When the second direction control valve 78 is shifted from the I position to the II position, the upper chamber 77a of the nozzle needle actuator 66 is drained to the fluid reservoir 10 via the second hydraulic circuit 80, valve 78 and fluid return line 84, causing the pressure inside the chamber 77a to drop abruptly to the atmospheric level. Then, the fluid pressure in the fuel well 58 of the fuel injector 50 lifts the nozzle needle 60 together with the pistons 74 and 72, so that the nozzle holes 56 are unblocked to start a fuel injection.
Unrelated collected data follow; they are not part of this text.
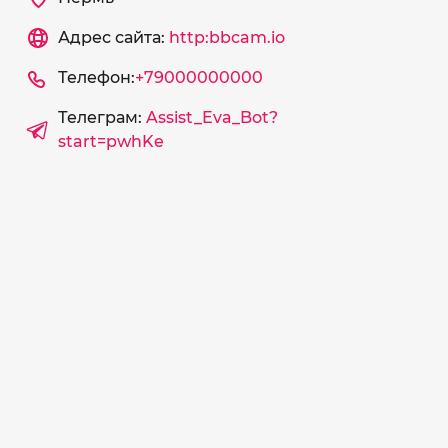
Адрес сайта:
http:bbcam.io
Телефон:
+79000000000
Телеграм:
Assist_Eva_Bot?
start=pwhKe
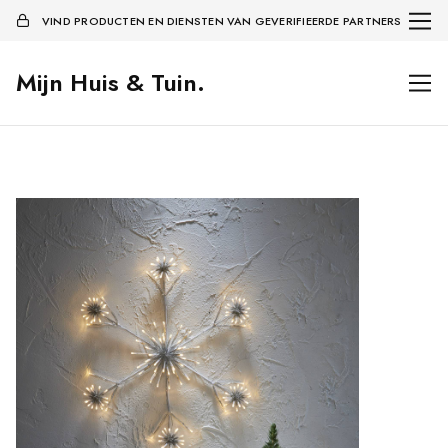
VIND PRODUCTEN EN DIENSTEN VAN GEVERIFIEERDE PARTNERS
Mijn Huis & Tuin.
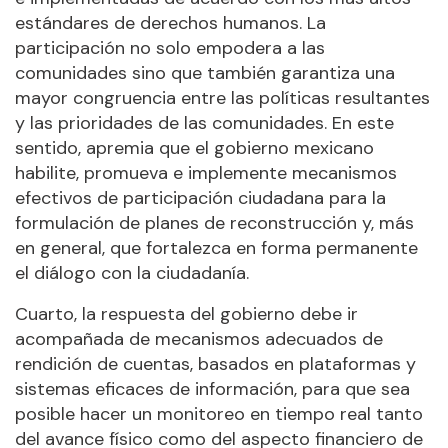
estándares de derechos humanos. La
participación no solo empodera a las
comunidades sino que también garantiza una
mayor congruencia entre las políticas resultantes
y las prioridades de las comunidades. En este
sentido, apremia que el gobierno mexicano
habilite, promueva e implemente mecanismos
efectivos de participación ciudadana para la
formulación de planes de reconstrucción y, más
en general, que fortalezca en forma permanente
el diálogo con la ciudadanía.
Cuarto, la respuesta del gobierno debe ir
acompañada de mecanismos adecuados de
rendición de cuentas, basados en plataformas y
sistemas eficaces de información, para que sea
posible hacer un monitoreo en tiempo real tanto
del avance físico como del aspecto financiero de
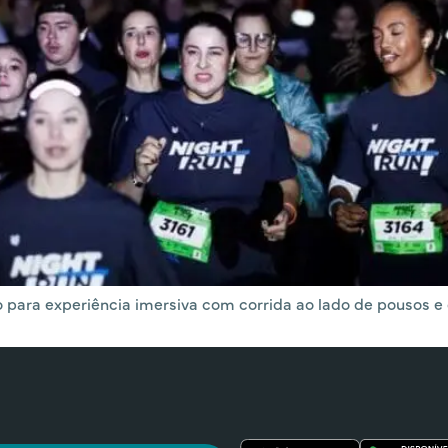
o para experiência imersiva com corrida ao lado de pousos e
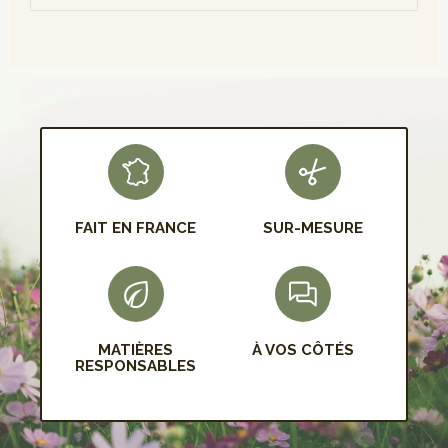
S'INSCRIRE
FAIT EN FRANCE
SUR-MESURE
MATIÈRES
À VOS CÔTÉS
RESPONSABLES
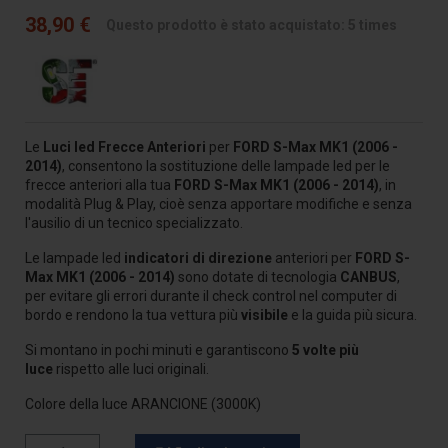
38,90 €
Questo prodotto è stato acquistato: 5 times
Le
Luci led Frecce Anteriori
per
FORD S-Max MK1 (2006 -
2014)
, consentono la sostituzione delle lampade led per le
frecce anteriori alla tua
FORD S-Max MK1 (2006 - 2014)
, in
modalità Plug & Play, cioè senza apportare modifiche e senza
l'ausilio di un tecnico specializzato.
Le lampade led
indicatori di direzione
anteriori per
FORD S-
Max MK1 (2006 - 2014)
sono dotate di tecnologia
CANBUS
,
per evitare gli errori durante il check control nel computer di
bordo e rendono la tua vettura più
visibile
e la guida più sicura.
Si montano in pochi minuti e garantiscono
5 volte più
luce
rispetto alle luci originali.
Colore della luce ARANCIONE (3000K)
In the meantime, the lower chamber 77b of the nozzle needle actuator 66 is drained to the reservoir 10 via the third hydraulic circuit 88, valve 86 and fluid return line 84.

When the third direction control valve 86 is shifted from the II position back to the I position, the lower chamber 77b of the nozzle needle actuator 66 is caused into communication with the first hydraulic circuit 22 via the third hydraulic circuit 88, valve 86 and fluid supply line 82. The fluid pressure thus delivered from the first hydraulic circuit 22 to the chamber 77b overcomes the pressure which is acting on the pressure stage of the nozzle needle 60 to lift the nozzle needle 60. As a result, the lower piston 74 is moved downward to rest on the valve seat and thereby terminate the fuel injection from the nozzle holes 56. Waveforms c and d in FIG. 2 indicate the interrelated variations in the fluid pressures developing in the chambers 77a and 77b of the nozzle needle actuator 66, respectively. These properly timed pressure variations in the chambers 77a and 77b determine the fuel injection characteristic (pressure in the fuel well 58) as indicated by a waveform e, in which l shows a duration of fuel injection. Again, the solid lines correspond to a full load engine operating condition and the phantom lines to a no load engine operating condition.

In summary, it will be seen from the foregoing that the present invention provides a fuel injection system which can safeguard various fuel injection control elements against deposition of impurities in spite of the current tendency to the use of crude fuel.

Where a common hydraulic fluid source is shared by the booster circuit and fuel injection control circuit, the nozzle needle actuator controlling fuel injection will be adversely affected by the variable fluid pressure which operates the booster. The present invention safely realizes such common use of a single hydraulic fluid source for the booster circuit and fuel injection control circuit by controlling the booster operating pressure with an electronic pressure control valve disposed in the first hydraulic circuit, while supplying the fuel injection control circuit with a fluid pressure from the first hydraulic circuit upstream of the pressure control valve.

Various modifications will become possible for those skilled in the art after receiving the teachings of the present disclosure without departing from the scope thereof.